DATA EXTRACTS START
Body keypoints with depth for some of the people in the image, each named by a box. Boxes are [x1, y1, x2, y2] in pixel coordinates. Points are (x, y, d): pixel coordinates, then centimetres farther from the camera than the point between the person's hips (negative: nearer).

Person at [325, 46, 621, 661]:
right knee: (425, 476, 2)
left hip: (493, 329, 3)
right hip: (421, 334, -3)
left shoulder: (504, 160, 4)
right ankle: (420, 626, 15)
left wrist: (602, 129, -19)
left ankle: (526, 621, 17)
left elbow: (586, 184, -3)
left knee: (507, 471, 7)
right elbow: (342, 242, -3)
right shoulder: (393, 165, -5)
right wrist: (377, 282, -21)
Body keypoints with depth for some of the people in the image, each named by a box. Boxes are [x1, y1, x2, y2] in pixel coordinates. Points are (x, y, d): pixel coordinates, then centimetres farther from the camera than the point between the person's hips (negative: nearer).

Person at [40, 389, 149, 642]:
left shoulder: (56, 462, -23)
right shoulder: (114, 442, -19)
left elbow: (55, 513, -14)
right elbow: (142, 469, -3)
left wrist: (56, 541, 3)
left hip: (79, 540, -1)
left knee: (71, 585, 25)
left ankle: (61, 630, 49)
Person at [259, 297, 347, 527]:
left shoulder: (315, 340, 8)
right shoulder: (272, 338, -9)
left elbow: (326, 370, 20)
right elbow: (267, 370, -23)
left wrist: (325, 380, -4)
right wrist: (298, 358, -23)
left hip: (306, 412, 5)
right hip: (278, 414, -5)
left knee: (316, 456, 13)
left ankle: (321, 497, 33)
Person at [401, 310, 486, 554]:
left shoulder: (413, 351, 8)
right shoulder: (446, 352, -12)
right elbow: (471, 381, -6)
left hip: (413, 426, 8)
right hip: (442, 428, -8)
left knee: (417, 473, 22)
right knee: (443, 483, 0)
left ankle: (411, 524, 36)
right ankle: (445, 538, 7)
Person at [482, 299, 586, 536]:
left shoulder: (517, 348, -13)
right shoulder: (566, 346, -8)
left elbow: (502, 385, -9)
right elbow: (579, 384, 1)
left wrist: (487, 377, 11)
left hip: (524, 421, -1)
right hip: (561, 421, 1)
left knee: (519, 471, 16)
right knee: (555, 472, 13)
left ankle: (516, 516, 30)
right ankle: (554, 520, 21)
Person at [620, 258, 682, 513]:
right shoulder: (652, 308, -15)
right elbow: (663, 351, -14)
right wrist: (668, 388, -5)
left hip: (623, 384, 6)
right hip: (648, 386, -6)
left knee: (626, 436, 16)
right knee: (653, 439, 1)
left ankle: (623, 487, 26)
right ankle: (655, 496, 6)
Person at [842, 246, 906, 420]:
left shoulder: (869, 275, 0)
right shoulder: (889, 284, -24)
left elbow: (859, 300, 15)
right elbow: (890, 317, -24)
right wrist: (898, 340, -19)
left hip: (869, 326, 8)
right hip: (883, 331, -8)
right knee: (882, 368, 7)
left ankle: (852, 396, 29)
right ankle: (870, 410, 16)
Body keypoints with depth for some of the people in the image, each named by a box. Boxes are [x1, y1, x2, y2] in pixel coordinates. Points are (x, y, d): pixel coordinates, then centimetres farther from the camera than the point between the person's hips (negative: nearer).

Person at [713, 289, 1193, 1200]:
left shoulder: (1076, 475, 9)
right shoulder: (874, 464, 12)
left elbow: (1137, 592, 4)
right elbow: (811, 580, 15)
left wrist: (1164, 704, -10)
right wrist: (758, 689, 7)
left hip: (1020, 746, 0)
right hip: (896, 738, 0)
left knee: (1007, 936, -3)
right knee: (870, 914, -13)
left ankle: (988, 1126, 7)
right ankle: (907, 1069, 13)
DATA EXTRACTS END
*WHAT TO PRODUCE*.
Rewrite all the entries, changing each "Person at" to "Subject at" and leaving everything else as it stands.

*WRITTEN REPLY*.
Body keypoints with depth for some of the people in the image, each named by a box. Boxes are [x1, y1, x2, y2] in pixel coordinates. Points are (x, y, d): pixel coordinates, then centimetres farther from the camera than the point between the person's hips (negative: nearer).

Subject at [325, 46, 621, 661]:
right knee: (425, 476, 2)
left hip: (493, 329, 3)
right hip: (421, 334, -3)
left shoulder: (504, 160, 4)
right ankle: (420, 626, 15)
left wrist: (602, 129, -19)
left ankle: (526, 621, 17)
left elbow: (586, 184, -3)
left knee: (507, 471, 7)
right elbow: (342, 242, -3)
right shoulder: (393, 165, -5)
right wrist: (377, 282, -21)
Body keypoints with depth for some of the people in the image, each named by a box. Boxes are [x1, y1, x2, y2] in pixel coordinates. Points are (x, y, d): pixel coordinates, then centimetres farther from the camera than the point between the person's hips (negative: nearer).

Subject at [40, 389, 149, 642]:
left shoulder: (56, 462, -23)
right shoulder: (114, 442, -19)
left elbow: (55, 513, -14)
right elbow: (142, 469, -3)
left wrist: (56, 541, 3)
left hip: (79, 540, -1)
left knee: (71, 585, 25)
left ankle: (61, 630, 49)
Subject at [259, 297, 347, 527]:
left shoulder: (315, 340, 8)
right shoulder: (272, 338, -9)
left elbow: (326, 370, 20)
right elbow: (267, 370, -23)
left wrist: (325, 380, -4)
right wrist: (298, 358, -23)
left hip: (306, 412, 5)
right hip: (278, 414, -5)
left knee: (316, 456, 13)
left ankle: (321, 497, 33)
Subject at [401, 310, 486, 554]:
left shoulder: (413, 351, 8)
right shoulder: (446, 352, -12)
right elbow: (471, 381, -6)
left hip: (413, 426, 8)
right hip: (442, 428, -8)
left knee: (417, 473, 22)
right knee: (443, 483, 0)
left ankle: (411, 524, 36)
right ankle: (445, 538, 7)
Subject at [482, 299, 586, 536]:
left shoulder: (517, 348, -13)
right shoulder: (566, 346, -8)
left elbow: (502, 385, -9)
right elbow: (579, 384, 1)
left wrist: (487, 377, 11)
left hip: (524, 421, -1)
right hip: (561, 421, 1)
left knee: (519, 471, 16)
right knee: (555, 472, 13)
left ankle: (516, 516, 30)
right ankle: (554, 520, 21)
Subject at [620, 258, 682, 513]:
right shoulder: (652, 308, -15)
right elbow: (663, 351, -14)
right wrist: (668, 388, -5)
left hip: (623, 384, 6)
right hip: (648, 386, -6)
left knee: (626, 436, 16)
right knee: (653, 439, 1)
left ankle: (623, 487, 26)
right ankle: (655, 496, 6)
Subject at [842, 246, 906, 420]:
left shoulder: (869, 275, 0)
right shoulder: (889, 284, -24)
left elbow: (859, 300, 15)
right elbow: (890, 317, -24)
right wrist: (898, 340, -19)
left hip: (869, 326, 8)
right hip: (883, 331, -8)
right knee: (882, 368, 7)
left ankle: (852, 396, 29)
right ankle: (870, 410, 16)
Body keypoints with depth for some of the people in the image, each named by a box. Boxes are [x1, y1, x2, y2] in pixel coordinates. Points are (x, y, d): pixel coordinates, then centimetres farther from the camera than the point between the person's hips (negative: nearer).

Subject at [713, 289, 1193, 1200]:
left shoulder: (1076, 475, 9)
right shoulder: (874, 464, 12)
left elbow: (1137, 592, 4)
right elbow: (811, 580, 15)
left wrist: (1164, 704, -10)
right wrist: (758, 689, 7)
left hip: (1020, 746, 0)
right hip: (896, 738, 0)
left knee: (1007, 936, -3)
right knee: (870, 914, -13)
left ankle: (988, 1126, 7)
right ankle: (907, 1069, 13)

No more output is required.